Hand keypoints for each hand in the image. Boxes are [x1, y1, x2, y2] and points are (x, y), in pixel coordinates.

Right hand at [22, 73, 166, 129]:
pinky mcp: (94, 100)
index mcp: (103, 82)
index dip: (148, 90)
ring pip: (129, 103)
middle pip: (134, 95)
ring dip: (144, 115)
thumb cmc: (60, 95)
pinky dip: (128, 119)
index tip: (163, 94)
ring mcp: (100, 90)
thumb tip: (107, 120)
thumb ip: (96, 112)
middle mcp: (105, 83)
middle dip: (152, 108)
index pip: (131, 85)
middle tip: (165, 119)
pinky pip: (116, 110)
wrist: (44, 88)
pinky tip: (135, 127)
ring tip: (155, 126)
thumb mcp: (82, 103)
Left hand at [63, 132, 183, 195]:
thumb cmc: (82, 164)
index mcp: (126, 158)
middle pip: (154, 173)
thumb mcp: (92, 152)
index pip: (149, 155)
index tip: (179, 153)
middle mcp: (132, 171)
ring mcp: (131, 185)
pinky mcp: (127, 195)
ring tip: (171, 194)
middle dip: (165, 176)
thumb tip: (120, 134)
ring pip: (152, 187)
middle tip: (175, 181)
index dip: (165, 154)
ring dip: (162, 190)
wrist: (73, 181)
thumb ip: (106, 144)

________________________________________

▸ WHAT TO DO:
Determine how many lines of this listing have the word "index" in them, and reply with that number alone.

▸ SOLUTION:
8